Referring to FEMA's response to Hurricane Katrina as "the first major post-9/11 test of [the Department of] Homeland Security" and "a failure," Sagarin said that FEMA's relocation into another department might have affected its response because it lost its ability to make rapid, on-the-ground decisions.
Sagarin said that an organization like FEMA that operates in complex and situation-diverse environments clearly benefits from having autonomy to perform its services with less central authority or management from above. A biological example of this system, he continued, is the human immune system.
While the different mechanisms within the immune system—white blood cells, immunomodulators, mucus membranes, for example—all work toward the overall goal of repelling harmful agents, each can act independently of each other.
In addition, Sagarin said that the Transportation Security Administration's (TSA) policy of publicly identifying carry-on baggage restrictions is misguided because helps people "find ways around the security regulations."
If passengers cannot board a plane carrying bottles containing more than 3 ounces of liquid, he asked, "what prevents someone from dividing the liquids into two smaller containers?"

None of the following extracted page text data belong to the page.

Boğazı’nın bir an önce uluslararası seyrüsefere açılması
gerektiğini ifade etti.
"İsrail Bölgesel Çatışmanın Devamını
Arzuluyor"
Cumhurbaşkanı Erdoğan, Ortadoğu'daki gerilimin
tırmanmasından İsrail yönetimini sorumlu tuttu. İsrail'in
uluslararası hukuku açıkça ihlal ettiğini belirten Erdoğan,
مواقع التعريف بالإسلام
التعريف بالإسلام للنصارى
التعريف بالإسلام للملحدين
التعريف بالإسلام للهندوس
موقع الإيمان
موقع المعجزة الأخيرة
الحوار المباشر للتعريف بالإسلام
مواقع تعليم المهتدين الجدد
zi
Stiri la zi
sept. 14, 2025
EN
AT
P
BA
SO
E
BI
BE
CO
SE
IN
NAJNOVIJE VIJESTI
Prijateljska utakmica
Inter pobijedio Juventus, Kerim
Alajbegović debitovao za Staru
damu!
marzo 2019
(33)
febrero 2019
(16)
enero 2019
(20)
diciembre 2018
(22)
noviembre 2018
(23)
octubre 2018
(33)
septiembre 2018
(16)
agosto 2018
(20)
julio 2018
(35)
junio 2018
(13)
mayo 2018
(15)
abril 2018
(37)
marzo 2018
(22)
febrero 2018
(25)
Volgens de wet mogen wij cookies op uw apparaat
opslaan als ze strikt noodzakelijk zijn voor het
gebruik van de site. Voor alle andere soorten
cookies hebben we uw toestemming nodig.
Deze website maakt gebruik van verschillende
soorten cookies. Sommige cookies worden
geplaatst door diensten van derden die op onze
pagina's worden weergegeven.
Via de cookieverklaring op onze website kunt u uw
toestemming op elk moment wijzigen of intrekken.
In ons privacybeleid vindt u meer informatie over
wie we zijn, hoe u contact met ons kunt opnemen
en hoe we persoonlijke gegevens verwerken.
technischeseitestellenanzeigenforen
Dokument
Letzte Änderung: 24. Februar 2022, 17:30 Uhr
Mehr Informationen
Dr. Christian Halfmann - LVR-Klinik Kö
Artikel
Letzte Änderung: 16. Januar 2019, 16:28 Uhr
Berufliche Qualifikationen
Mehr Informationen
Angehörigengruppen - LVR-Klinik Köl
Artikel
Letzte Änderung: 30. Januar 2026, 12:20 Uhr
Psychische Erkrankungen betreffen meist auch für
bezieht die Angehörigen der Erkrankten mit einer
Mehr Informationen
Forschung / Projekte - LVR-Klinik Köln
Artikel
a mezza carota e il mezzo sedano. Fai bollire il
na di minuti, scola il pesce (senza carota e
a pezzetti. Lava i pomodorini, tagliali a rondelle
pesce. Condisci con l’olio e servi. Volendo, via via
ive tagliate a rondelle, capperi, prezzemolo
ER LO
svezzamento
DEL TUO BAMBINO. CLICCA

Sagarin said that while organisms tend to improve their security by increasing uncertainty for its enemies, the TSA's regulations do the exact opposite by providing terrorists with a "security playbook."
A more effective policy for the TSA, he said, would be to increase investment in behavioral analysis at airports. Through these programs, he said, experts can identify passengers who appear to display extreme nervousness or have peculiar responses to simple questioning.
While behavioral analysis might result in flagging people who are not terrorists but rather just nervous about flying, for example, Sagarin said it might be possible to improve the process to lessen the false positives.
Sagarin added that the nation should stop "declaring war on risk" and learn to adapt to living in a society with danger. Organisms have lived with risk for billions of years, he said, and those who "are around today learned to adapt to it."